▶ **Task brief**:
Please switch every "top-left" in the items below to "upper-left" and reproduce them with nothing else altered.

▶ **Extracted entries**:

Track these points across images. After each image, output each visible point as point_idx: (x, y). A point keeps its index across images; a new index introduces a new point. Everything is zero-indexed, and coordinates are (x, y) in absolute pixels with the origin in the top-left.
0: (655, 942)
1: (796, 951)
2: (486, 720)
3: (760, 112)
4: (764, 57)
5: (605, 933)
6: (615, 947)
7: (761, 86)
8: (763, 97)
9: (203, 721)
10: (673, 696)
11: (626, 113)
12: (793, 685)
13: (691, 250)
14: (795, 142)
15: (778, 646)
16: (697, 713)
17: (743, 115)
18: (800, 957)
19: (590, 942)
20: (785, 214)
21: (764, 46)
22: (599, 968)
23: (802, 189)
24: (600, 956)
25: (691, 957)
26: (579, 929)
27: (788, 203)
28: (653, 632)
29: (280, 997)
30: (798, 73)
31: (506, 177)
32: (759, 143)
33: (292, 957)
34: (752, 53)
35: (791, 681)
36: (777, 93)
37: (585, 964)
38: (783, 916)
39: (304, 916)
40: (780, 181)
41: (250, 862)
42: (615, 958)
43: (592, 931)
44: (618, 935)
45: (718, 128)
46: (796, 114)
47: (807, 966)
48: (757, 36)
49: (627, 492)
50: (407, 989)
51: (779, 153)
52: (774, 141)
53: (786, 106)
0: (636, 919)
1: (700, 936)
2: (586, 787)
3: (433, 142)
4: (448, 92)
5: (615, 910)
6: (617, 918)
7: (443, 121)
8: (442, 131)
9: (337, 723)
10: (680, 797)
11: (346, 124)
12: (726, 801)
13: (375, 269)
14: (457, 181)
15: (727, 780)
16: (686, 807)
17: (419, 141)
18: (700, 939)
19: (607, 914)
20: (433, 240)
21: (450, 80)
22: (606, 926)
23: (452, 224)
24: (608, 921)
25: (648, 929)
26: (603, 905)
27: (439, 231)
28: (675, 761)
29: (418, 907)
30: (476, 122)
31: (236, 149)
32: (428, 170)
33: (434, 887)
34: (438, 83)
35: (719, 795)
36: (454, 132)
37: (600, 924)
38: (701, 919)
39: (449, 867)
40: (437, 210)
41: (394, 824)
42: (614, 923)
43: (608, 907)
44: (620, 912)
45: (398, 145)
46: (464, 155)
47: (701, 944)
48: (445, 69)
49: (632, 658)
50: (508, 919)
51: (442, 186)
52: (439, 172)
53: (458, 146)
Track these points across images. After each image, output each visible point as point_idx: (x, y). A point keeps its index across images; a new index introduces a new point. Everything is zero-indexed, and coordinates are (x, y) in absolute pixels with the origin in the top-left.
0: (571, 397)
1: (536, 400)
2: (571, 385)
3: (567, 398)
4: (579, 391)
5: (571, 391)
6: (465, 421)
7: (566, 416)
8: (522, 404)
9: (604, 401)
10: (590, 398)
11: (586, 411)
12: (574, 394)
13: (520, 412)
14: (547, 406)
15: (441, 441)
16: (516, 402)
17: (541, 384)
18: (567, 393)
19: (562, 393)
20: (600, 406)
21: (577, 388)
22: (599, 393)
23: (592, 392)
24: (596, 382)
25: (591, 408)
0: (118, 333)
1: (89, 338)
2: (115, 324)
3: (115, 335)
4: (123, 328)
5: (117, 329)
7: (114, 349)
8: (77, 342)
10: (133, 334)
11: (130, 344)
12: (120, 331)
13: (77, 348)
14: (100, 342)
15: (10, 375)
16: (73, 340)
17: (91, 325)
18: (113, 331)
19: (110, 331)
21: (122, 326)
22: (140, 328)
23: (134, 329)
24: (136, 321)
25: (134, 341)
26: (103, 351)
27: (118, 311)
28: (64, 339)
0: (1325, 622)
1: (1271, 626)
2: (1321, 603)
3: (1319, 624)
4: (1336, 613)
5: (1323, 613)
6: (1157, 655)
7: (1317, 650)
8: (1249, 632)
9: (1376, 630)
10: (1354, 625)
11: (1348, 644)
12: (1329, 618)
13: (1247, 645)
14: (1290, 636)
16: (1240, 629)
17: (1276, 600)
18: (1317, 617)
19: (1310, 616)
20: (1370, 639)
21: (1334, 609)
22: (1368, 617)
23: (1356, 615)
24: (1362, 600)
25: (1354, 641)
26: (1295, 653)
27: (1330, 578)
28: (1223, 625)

▶ **Exercise response**:
Track these points across images. After each image, output each visible point as point_idx: (x, y). A point keeps its index across images; a new index introduces a new point. Everything is zero-indexed, and coordinates are (x, y) in absolute pixels with the origin in the upper-left.
0: (655, 942)
1: (796, 951)
2: (486, 720)
3: (760, 112)
4: (764, 57)
5: (605, 933)
6: (615, 947)
7: (761, 86)
8: (763, 97)
9: (203, 721)
10: (673, 696)
11: (626, 113)
12: (793, 685)
13: (691, 250)
14: (795, 142)
15: (778, 646)
16: (697, 713)
17: (743, 115)
18: (800, 957)
19: (590, 942)
20: (785, 214)
21: (764, 46)
22: (599, 968)
23: (802, 189)
24: (600, 956)
25: (691, 957)
26: (579, 929)
27: (788, 203)
28: (653, 632)
29: (280, 997)
30: (798, 73)
31: (506, 177)
32: (759, 143)
33: (292, 957)
34: (752, 53)
35: (791, 681)
36: (777, 93)
37: (585, 964)
38: (783, 916)
39: (304, 916)
40: (780, 181)
41: (250, 862)
42: (615, 958)
43: (592, 931)
44: (618, 935)
45: (718, 128)
46: (796, 114)
47: (807, 966)
48: (757, 36)
49: (627, 492)
50: (407, 989)
51: (779, 153)
52: (774, 141)
53: (786, 106)
0: (636, 919)
1: (700, 936)
2: (586, 787)
3: (433, 142)
4: (448, 92)
5: (615, 910)
6: (617, 918)
7: (443, 121)
8: (442, 131)
9: (337, 723)
10: (680, 797)
11: (346, 124)
12: (726, 801)
13: (375, 269)
14: (457, 181)
15: (727, 780)
16: (686, 807)
17: (419, 141)
18: (700, 939)
19: (607, 914)
20: (433, 240)
21: (450, 80)
22: (606, 926)
23: (452, 224)
24: (608, 921)
25: (648, 929)
26: (603, 905)
27: (439, 231)
28: (675, 761)
29: (418, 907)
30: (476, 122)
31: (236, 149)
32: (428, 170)
33: (434, 887)
34: (438, 83)
35: (719, 795)
36: (454, 132)
37: (600, 924)
38: (701, 919)
39: (449, 867)
40: (437, 210)
41: (394, 824)
42: (614, 923)
43: (608, 907)
44: (620, 912)
45: (398, 145)
46: (464, 155)
47: (701, 944)
48: (445, 69)
49: (632, 658)
50: (508, 919)
51: (442, 186)
52: (439, 172)
53: (458, 146)
Track these points across images. After each image, output each visible point as point_idx: (x, y). A point keeps its index across images; a new index introduces a new point. Everything is zero-indexed, and coordinates are (x, y) in absolute pixels with the origin in the upper-left.
0: (571, 397)
1: (536, 400)
2: (571, 385)
3: (567, 398)
4: (579, 391)
5: (571, 391)
6: (465, 421)
7: (566, 416)
8: (522, 404)
9: (604, 401)
10: (590, 398)
11: (586, 411)
12: (574, 394)
13: (520, 412)
14: (547, 406)
15: (441, 441)
16: (516, 402)
17: (541, 384)
18: (567, 393)
19: (562, 393)
20: (600, 406)
21: (577, 388)
22: (599, 393)
23: (592, 392)
24: (596, 382)
25: (591, 408)
0: (118, 333)
1: (89, 338)
2: (115, 324)
3: (115, 335)
4: (123, 328)
5: (117, 329)
7: (114, 349)
8: (77, 342)
10: (133, 334)
11: (130, 344)
12: (120, 331)
13: (77, 348)
14: (100, 342)
15: (10, 375)
16: (73, 340)
17: (91, 325)
18: (113, 331)
19: (110, 331)
21: (122, 326)
22: (140, 328)
23: (134, 329)
24: (136, 321)
25: (134, 341)
26: (103, 351)
27: (118, 311)
28: (64, 339)
0: (1325, 622)
1: (1271, 626)
2: (1321, 603)
3: (1319, 624)
4: (1336, 613)
5: (1323, 613)
6: (1157, 655)
7: (1317, 650)
8: (1249, 632)
9: (1376, 630)
10: (1354, 625)
11: (1348, 644)
12: (1329, 618)
13: (1247, 645)
14: (1290, 636)
16: (1240, 629)
17: (1276, 600)
18: (1317, 617)
19: (1310, 616)
20: (1370, 639)
21: (1334, 609)
22: (1368, 617)
23: (1356, 615)
24: (1362, 600)
25: (1354, 641)
26: (1295, 653)
27: (1330, 578)
28: (1223, 625)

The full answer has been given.